円安進行の動向に注意

 ドル/円は2015年の高値125.86円近辺をブレイクし、約20年ぶりに1ドル=126円台に乗せたかと思いきや20日(水)早朝には129円台に乗せてきました。あっという間に130円を目指す展開となってきました。

 週明け18日(月)に126円台後半まで上昇したドル/円は、同日の衆院決算行政監視委員会の質疑応答で日本銀行の黒田東彦総裁が、「過度に急激な変動というのは不確実性の高まりを通じてマイナスに作用するということも考慮する必要がある」と述べた上で、「企業の事業計画策定を難しくする恐れがある」と一定の警戒感を示したことから30銭程度の円高となりました。

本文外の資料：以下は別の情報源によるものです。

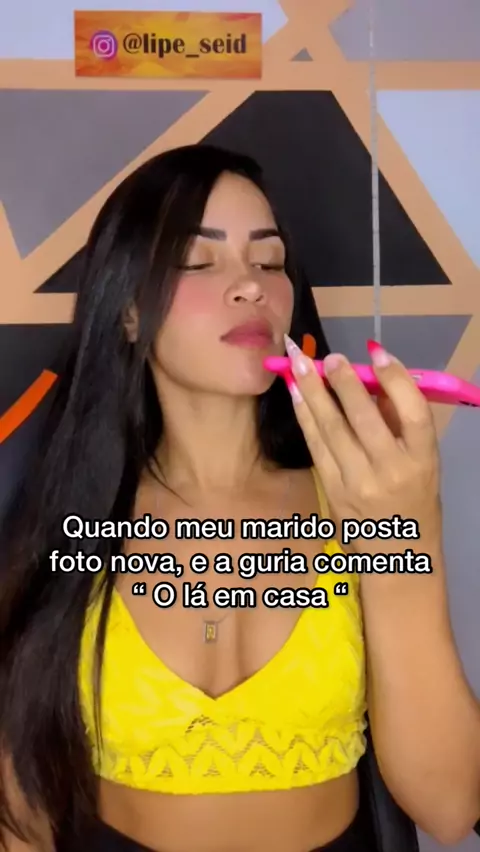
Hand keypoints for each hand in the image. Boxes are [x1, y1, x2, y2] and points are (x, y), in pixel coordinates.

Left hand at [284, 336, 441, 555]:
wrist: (398, 552)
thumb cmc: (415, 496)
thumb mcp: (423, 460)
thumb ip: (400, 422)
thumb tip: (369, 378)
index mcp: (423, 459)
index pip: (412, 413)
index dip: (395, 380)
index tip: (377, 353)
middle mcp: (391, 471)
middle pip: (364, 417)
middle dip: (342, 382)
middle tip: (328, 356)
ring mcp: (357, 483)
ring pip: (331, 429)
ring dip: (313, 393)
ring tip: (300, 364)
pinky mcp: (332, 490)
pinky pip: (315, 446)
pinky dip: (304, 417)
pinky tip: (296, 395)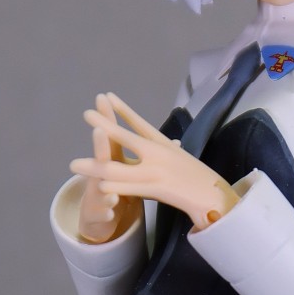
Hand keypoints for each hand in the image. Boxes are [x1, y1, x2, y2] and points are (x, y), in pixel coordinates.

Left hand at [73, 95, 238, 230]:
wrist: (219, 198)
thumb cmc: (202, 182)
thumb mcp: (183, 160)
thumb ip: (168, 153)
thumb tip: (166, 144)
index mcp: (165, 145)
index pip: (141, 123)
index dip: (123, 110)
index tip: (107, 96)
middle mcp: (160, 153)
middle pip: (126, 138)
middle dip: (105, 127)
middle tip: (87, 115)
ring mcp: (160, 170)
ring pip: (121, 168)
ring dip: (96, 167)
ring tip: (74, 165)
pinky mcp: (162, 189)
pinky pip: (134, 187)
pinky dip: (117, 186)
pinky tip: (101, 185)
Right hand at [75, 94, 143, 243]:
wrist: (99, 214)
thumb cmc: (121, 186)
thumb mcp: (135, 170)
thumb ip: (148, 156)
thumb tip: (175, 142)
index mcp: (111, 159)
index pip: (112, 135)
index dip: (109, 117)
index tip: (106, 96)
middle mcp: (100, 173)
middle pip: (102, 156)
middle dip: (101, 142)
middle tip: (98, 129)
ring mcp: (96, 192)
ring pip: (100, 186)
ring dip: (100, 180)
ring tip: (102, 178)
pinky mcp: (97, 211)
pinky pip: (102, 211)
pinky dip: (106, 210)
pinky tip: (110, 211)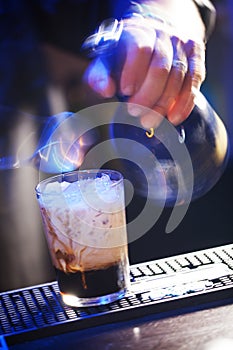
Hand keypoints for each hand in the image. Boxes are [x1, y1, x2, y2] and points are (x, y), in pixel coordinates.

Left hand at [85, 15, 205, 127]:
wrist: (156, 37)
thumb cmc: (126, 56)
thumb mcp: (107, 61)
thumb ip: (99, 75)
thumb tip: (106, 90)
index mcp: (139, 32)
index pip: (140, 48)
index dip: (133, 72)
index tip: (125, 92)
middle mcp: (164, 36)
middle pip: (161, 67)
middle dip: (148, 96)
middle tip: (135, 113)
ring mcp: (183, 46)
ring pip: (179, 77)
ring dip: (163, 104)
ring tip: (148, 121)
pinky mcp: (196, 58)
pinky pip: (194, 82)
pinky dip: (185, 103)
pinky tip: (173, 118)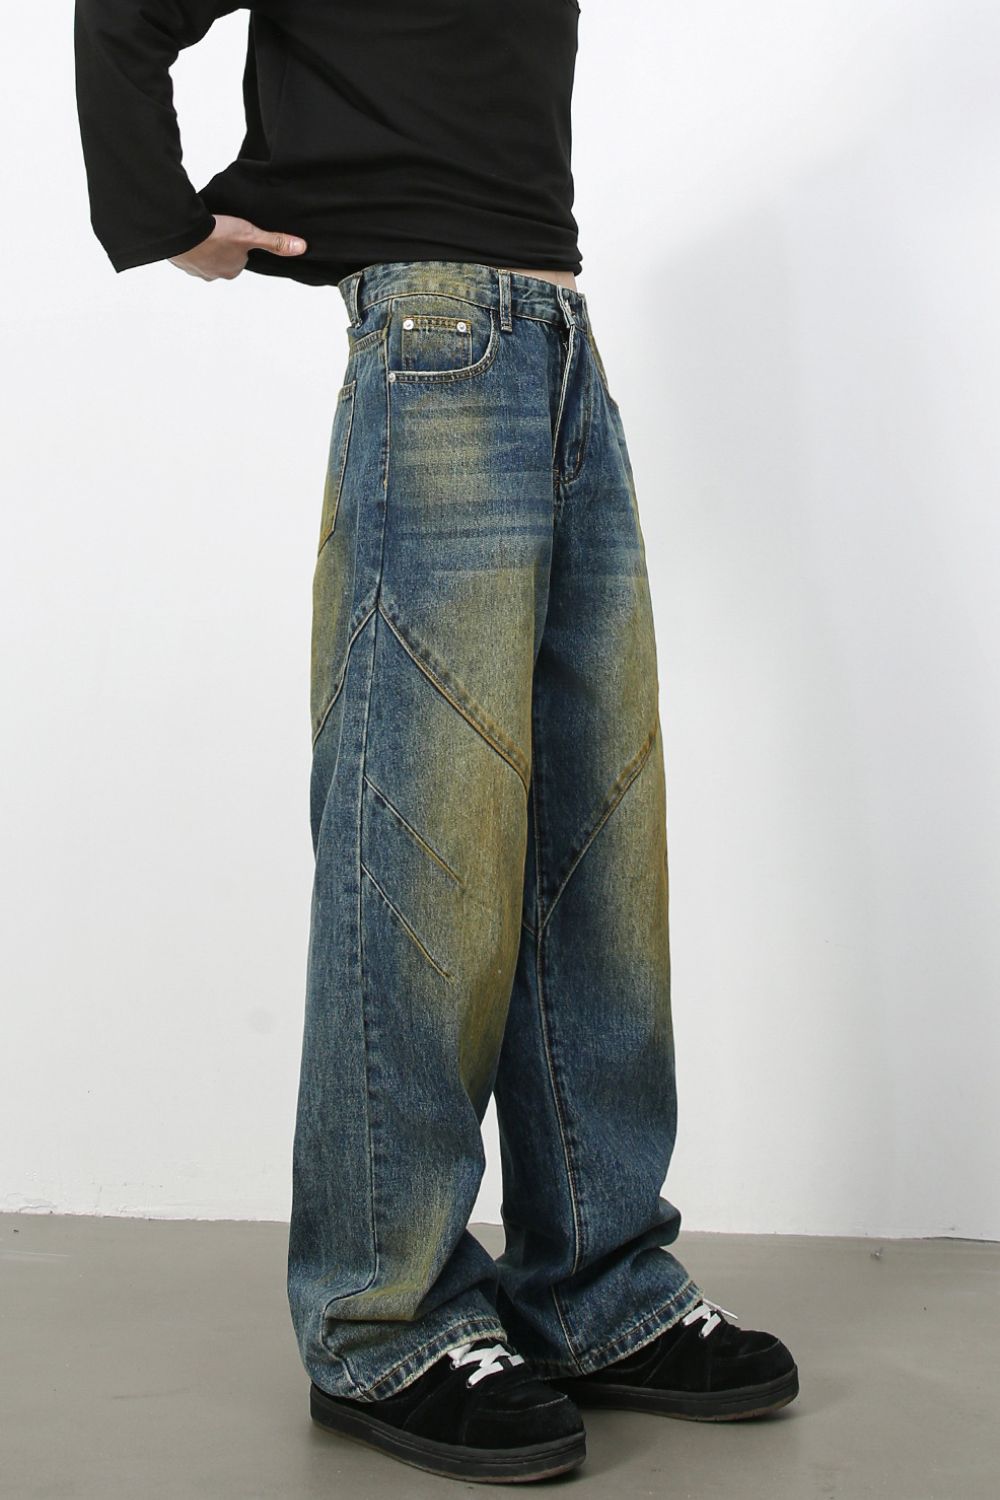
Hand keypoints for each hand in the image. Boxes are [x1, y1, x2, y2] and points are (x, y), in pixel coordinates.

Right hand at [169, 214, 306, 279]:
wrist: (181, 232)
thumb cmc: (216, 234)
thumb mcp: (251, 235)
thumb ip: (275, 242)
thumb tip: (301, 248)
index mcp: (231, 271)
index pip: (239, 258)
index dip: (238, 244)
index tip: (234, 231)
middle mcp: (214, 275)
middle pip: (222, 258)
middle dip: (220, 244)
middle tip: (219, 228)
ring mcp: (195, 269)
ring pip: (203, 256)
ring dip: (204, 244)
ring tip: (204, 230)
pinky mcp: (179, 260)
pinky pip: (187, 252)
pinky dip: (189, 244)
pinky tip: (191, 233)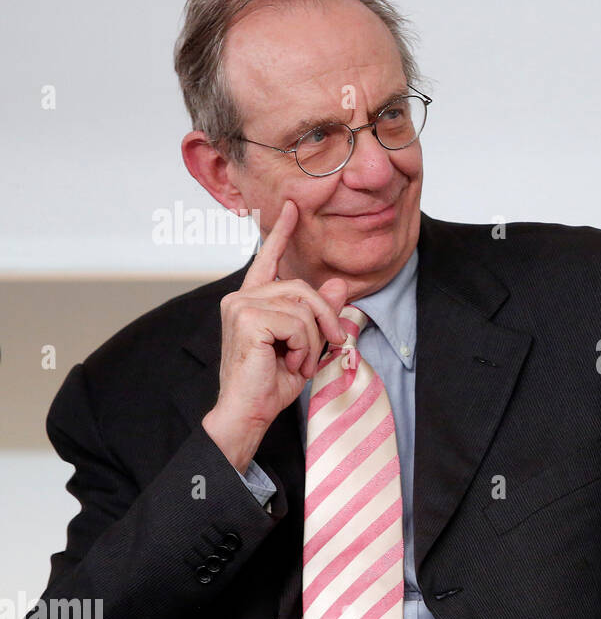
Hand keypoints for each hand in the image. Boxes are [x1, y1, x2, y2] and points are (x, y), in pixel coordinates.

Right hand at [202, 200, 348, 473]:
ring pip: (303, 306)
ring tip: (300, 360)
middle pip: (303, 287)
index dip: (282, 233)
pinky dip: (305, 346)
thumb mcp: (308, 345)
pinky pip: (298, 322)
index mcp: (252, 301)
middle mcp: (241, 298)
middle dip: (326, 318)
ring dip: (314, 339)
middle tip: (332, 345)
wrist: (249, 412)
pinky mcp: (247, 318)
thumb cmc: (272, 383)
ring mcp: (240, 306)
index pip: (269, 259)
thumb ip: (322, 314)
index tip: (292, 206)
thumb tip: (341, 284)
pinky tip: (291, 362)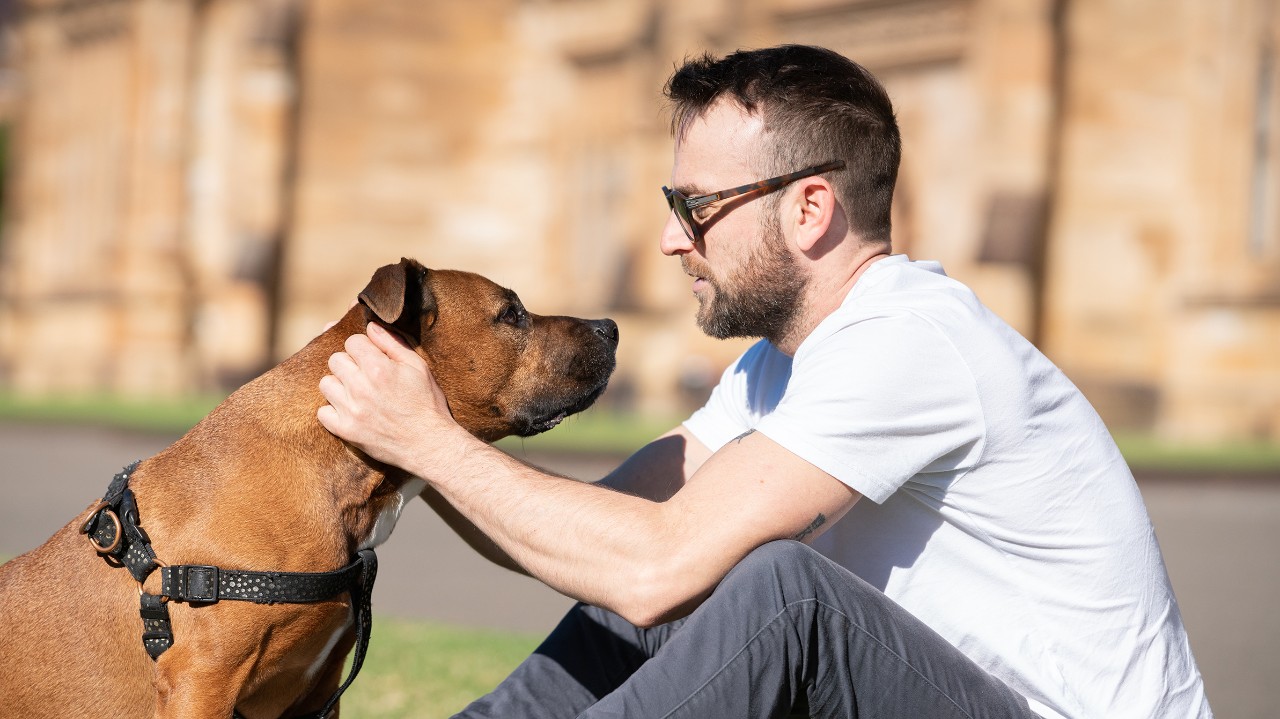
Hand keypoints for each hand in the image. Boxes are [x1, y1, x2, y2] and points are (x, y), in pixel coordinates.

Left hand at [317, 322, 462, 471]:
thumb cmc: (427, 403)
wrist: (430, 444)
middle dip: (349, 363)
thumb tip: (370, 327)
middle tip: (365, 375)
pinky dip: (333, 410)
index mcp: (378, 368)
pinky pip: (323, 412)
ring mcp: (350, 410)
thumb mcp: (418, 367)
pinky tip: (350, 410)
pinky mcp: (345, 430)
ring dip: (339, 385)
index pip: (352, 341)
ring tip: (356, 392)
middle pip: (335, 360)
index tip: (372, 357)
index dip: (363, 347)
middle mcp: (360, 387)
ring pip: (325, 384)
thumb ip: (392, 344)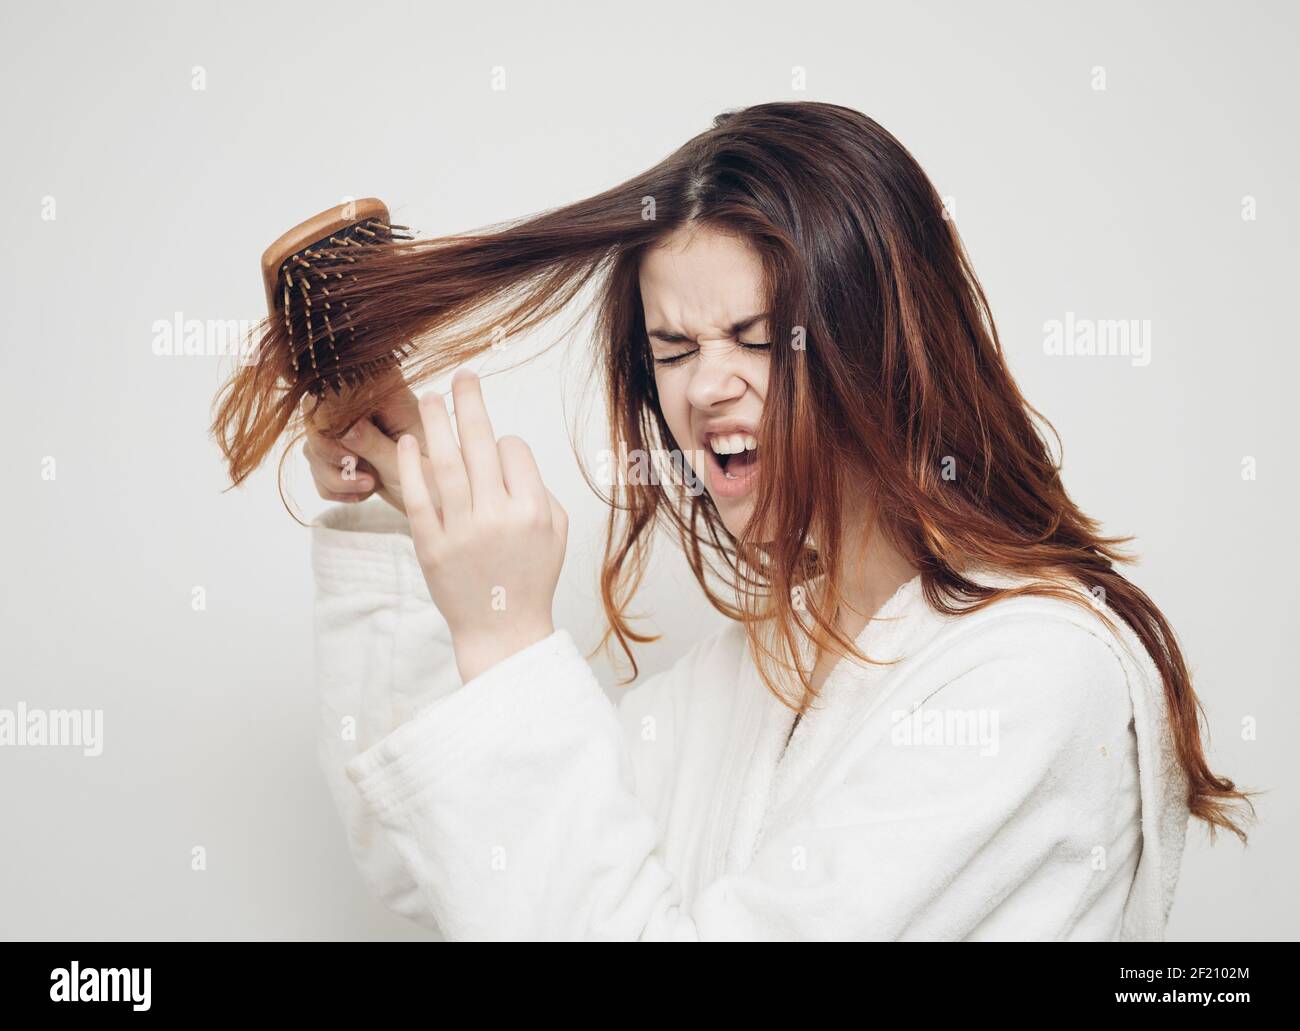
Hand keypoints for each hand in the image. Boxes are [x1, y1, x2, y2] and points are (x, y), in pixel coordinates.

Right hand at [303, 374, 434, 515]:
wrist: (440, 504)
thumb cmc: (436, 481)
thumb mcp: (406, 463)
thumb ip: (374, 444)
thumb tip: (345, 427)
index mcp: (387, 396)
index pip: (340, 388)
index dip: (332, 417)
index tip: (349, 449)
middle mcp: (365, 408)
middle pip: (317, 416)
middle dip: (330, 452)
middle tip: (357, 470)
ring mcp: (352, 430)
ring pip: (314, 445)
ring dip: (334, 475)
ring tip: (368, 486)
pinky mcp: (344, 452)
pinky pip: (318, 467)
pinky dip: (335, 487)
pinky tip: (362, 492)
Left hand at [395, 368, 567, 682]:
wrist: (502, 630)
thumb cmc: (531, 579)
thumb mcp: (556, 533)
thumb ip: (539, 490)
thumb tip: (509, 455)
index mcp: (533, 510)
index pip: (515, 451)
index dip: (507, 442)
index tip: (500, 450)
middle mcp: (498, 516)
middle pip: (481, 444)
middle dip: (471, 403)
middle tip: (463, 375)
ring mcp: (461, 531)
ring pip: (446, 463)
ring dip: (437, 423)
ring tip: (430, 396)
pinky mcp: (431, 547)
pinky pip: (418, 498)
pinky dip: (411, 466)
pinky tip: (409, 442)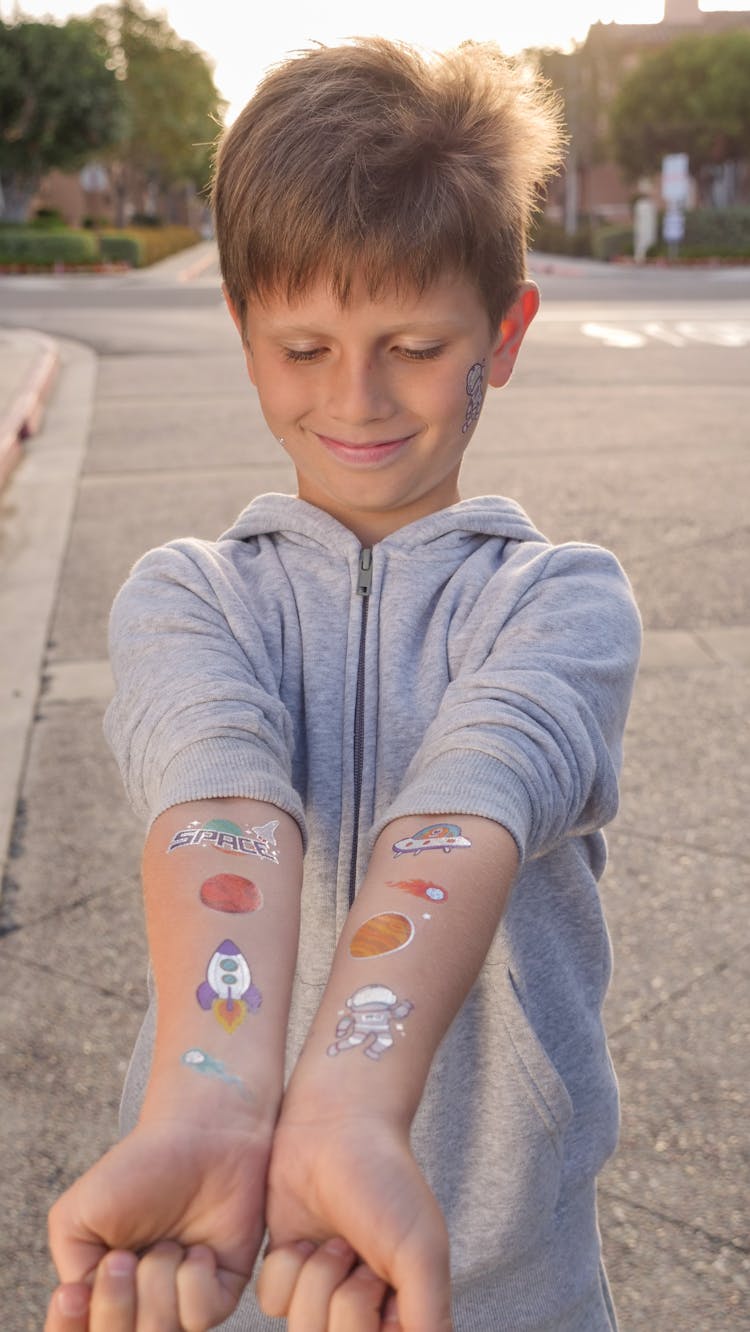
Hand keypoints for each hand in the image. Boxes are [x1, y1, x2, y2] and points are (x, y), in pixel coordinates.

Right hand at [45, 1117, 270, 1331]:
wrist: (200, 1134)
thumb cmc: (138, 1167)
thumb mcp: (79, 1215)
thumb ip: (73, 1270)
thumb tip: (85, 1310)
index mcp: (100, 1291)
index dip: (72, 1326)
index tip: (77, 1290)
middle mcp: (140, 1304)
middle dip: (117, 1302)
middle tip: (123, 1258)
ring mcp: (180, 1302)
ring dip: (156, 1283)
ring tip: (166, 1244)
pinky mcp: (221, 1292)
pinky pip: (201, 1316)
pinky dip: (194, 1279)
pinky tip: (199, 1249)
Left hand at [257, 1109, 451, 1331]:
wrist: (337, 1126)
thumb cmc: (387, 1180)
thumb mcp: (421, 1250)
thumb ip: (427, 1316)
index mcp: (401, 1305)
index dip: (374, 1325)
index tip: (381, 1282)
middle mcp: (362, 1303)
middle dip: (346, 1301)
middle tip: (356, 1253)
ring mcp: (322, 1288)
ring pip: (305, 1328)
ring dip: (317, 1280)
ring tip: (334, 1240)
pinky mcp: (285, 1268)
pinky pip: (272, 1303)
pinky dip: (286, 1269)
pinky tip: (304, 1237)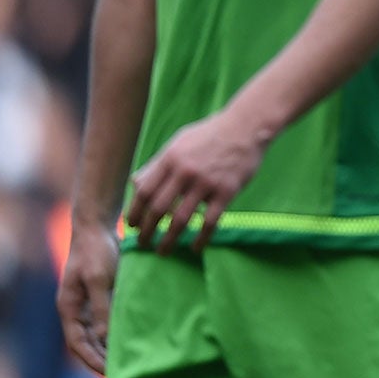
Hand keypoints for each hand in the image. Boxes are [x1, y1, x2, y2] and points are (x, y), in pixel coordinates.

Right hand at [56, 218, 118, 374]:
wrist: (96, 226)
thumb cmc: (95, 251)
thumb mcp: (98, 279)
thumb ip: (101, 307)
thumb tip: (105, 337)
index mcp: (69, 308)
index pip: (77, 343)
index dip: (91, 359)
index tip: (108, 373)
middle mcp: (77, 309)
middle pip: (86, 342)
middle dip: (100, 358)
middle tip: (121, 373)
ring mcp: (88, 302)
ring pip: (97, 333)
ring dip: (109, 347)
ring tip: (127, 361)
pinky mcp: (101, 294)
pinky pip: (107, 319)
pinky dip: (116, 330)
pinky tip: (131, 337)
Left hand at [125, 108, 269, 252]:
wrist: (247, 126)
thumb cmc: (211, 134)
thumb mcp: (179, 142)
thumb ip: (158, 163)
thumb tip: (136, 183)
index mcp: (170, 159)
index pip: (145, 192)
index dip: (135, 212)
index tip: (132, 225)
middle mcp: (185, 172)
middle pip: (158, 209)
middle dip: (147, 231)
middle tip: (143, 244)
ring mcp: (206, 183)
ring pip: (181, 219)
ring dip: (169, 240)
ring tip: (163, 251)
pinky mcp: (227, 191)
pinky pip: (210, 221)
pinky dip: (202, 238)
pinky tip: (196, 247)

 また、鈴木俊一財務相も原材料高の価格転嫁や賃上げが不十分とした上で、「どちらかといえば悪い円安ではないか」と述べ、改めて円安への懸念を示しました。

 しかし、黒田東彦総裁は円安が日本経済に「全体としてプラス」との見解は変えていないことや、現状は出口戦略を議論する状況ではないと金融緩和の継続も表明したことから、ドル/円は買い戻され、底堅い動きとなりました。

 米10年債利回りが2.9%超に上昇し、5月のFOMC(米連邦公開市場委員会)では0.5%以上の利上げ観測、前回の倍のペースでのQT(量的引き締め)開始観測が出ている中では、いくら円安けん制をしても焼け石に水かもしれません。

 しかし、19日(火)の閣議後の記者会見で鈴木俊一財務相は、127円台に円安が進行したことに関して、「急速な変動は望ましくない」と述べ、「円安の進行を含めた為替市場の動向、経済への影響について緊張感を持って注視している」と強調しました。

 この発言に対する為替市場の反応は、少し円高に動いただけですが、20日(水)に**G20財務相・中央銀行総裁会議と*G7財務相・中央銀行総裁会議が開催される前の発言としては、留意しておく必要があります。

*G7…カナダ、フランス、ドイツ、イタリア、日本、英国、米国の7カ国
**G20…G7の7カ国にアルゼンチン、オーストラリア、ブラジル、中国、インド、インドネシア、韓国、メキシコ、ロシア、サウジアラビア、南アフリカ、トルコ、欧州連合・欧州中央銀行を加えた20カ国・地域

 中尾武彦元財務官は、4月14日(木)の時事通信社とのインタビューの中で、G7で為替も議論されるのではないかとの質問に対し、「G7声明は為替レートについて、『市場が決めるべきだ』ということと『急激な変動は好ましくない』ということを指摘してきた。後者の重要性が高まっているのではないか」と述べています。

 19日(火)の鈴木俊一財務相の発言は、まさにそのことに触れており、もし、20日(水)のG7で声明として共有された場合、為替市場が一時的に踏みとどまる可能性があるかもしれません。

 さらに、21日(木)には、鈴木俊一財務相はイエレン米財務長官と2国間会談を行う予定となっています。

 鈴木俊一財務相は19日(火)の記者会見で「米国などの通貨当局と緊密な意思疎通を図り、適切に対応しなければならない」と述べていますが、イエレン財務長官との会談後の記者会見で(鈴木俊一財務相単独会見であったとしても)日本の円安懸念を米国と共有したとの内容が伝われば、為替市場に何らかの影響があるかもしれません。

 ただ、日米の金融政策が今すぐ変わるということではないため、円安進行が一服する程度かもしれませんが、それでも注意する必要があります。